The outdoor antenna will need to be aimed towards the mast, possibly 10 to 20 degrees either side depending if it is picking up interference from another mast. You should see the RSRP and SINR readings raise / fall as you turn the antenna.
(06/03/2024, 06:53 PM)Seán Wrote: There should be a change in the signal readings when you attach the antennas leads.  Try placing your router flat on the ground temporarily to see if it affects the signal readings .  If the signal readings drop, then the router is still using its internal antennas.

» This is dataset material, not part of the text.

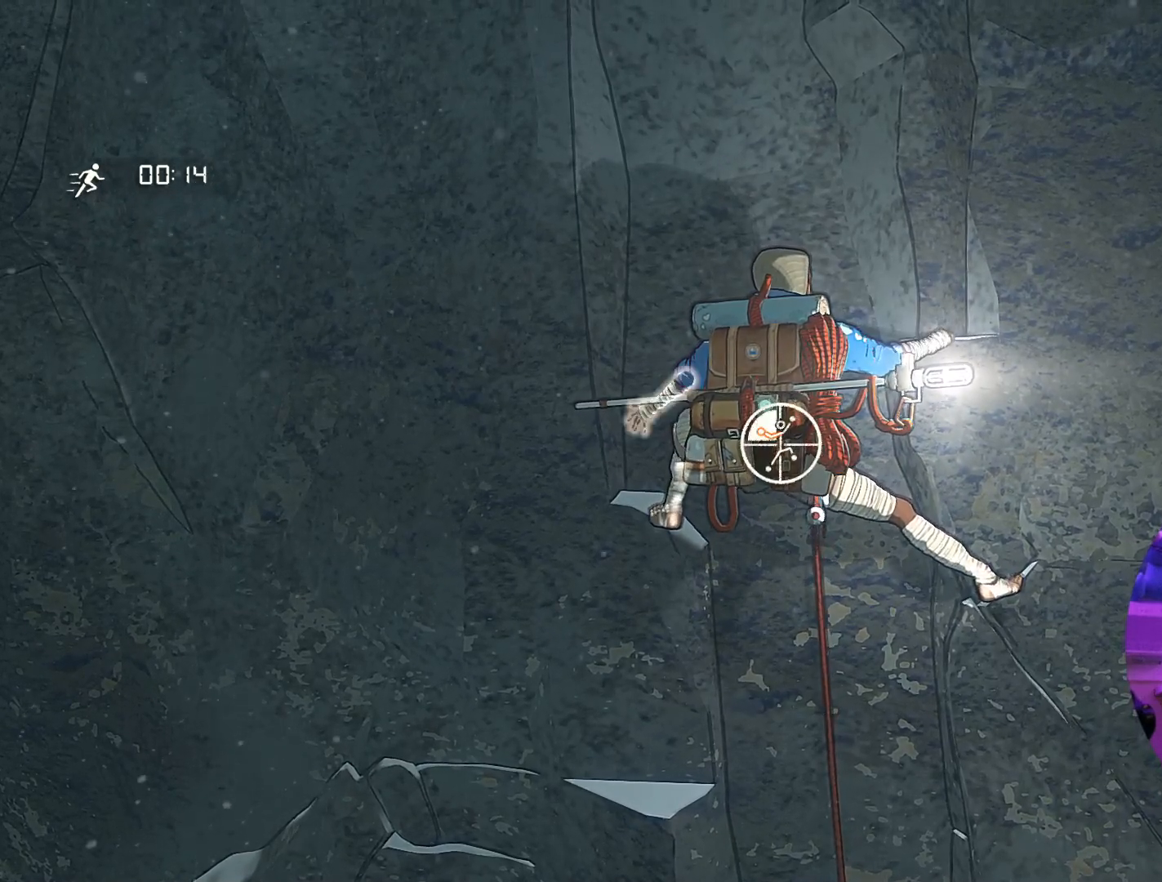
{"buttons": ["R1"], "left_stick": "up-left", "right_stick": "center", "events": [[150, "left_stick", "up-left"]]}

The outdoor antenna will need to be aimed towards the mast, possibly 10 to 20 degrees either side depending if it is picking up interference from another mast.  You should see the RSRP and SINR readings raise / fall as you turn the antenna.

Yea that's weird, there is definitely no increase in SINR, and as far as I know, the external antennas are working....

One thing I did notice is I now appear to be connected to a different tower, not much further away. Still floats between 9 and 14db.
Another weird thing is, I cannot find this radio.

I can find 454657 and 454659 but cannot find 454658 anywhere?


Ok here is a weird update.

I started playing around with the antennas on the back of the router, I was getting around 30 down and 0.8 - 1 up. So I switched the antennas around and did another test, this time I was getting the best speeds for a long time 30 up and 50 down.

Now, the weird thing is that if I unplug the antenna from the port labelled DIV, I get the exact same results. Almost like the MiMo is not working.

So, i've just left one antenna wire plugged into the MAIN antenna port.

Any idea why this could be?
The huge difference in upload speed by swapping the antennas leads indicates a problem with either the antenna, coaxial lead/connector or the TS9 to SMA pigtail that you moved to the DIV port.

Try swapping the two TS9 to SMA pigtails around with the current antenna lead that you have connected. If the speed drops, then this TS9 to SMA pigtail is faulty. Otherwise the problem is with the other antenna or its coaxial lead/connector. In this case, check the pin in the SMA connector is not bent or loose.

With the missing cell ID on CellMapper it is probably has not been mapped yet, particularly if you seen the missing cell ID appear on your phone or router. CellMapper mainly gets its cell information from users running the CellMapper App in the background while travelling. Whenever it discovers new cell IDs, it adds these to the map based on the phone's GPS coordinates, eNB ID, signal readings, etc. Another possibility is that the mast only operates band 3 on the affected sector.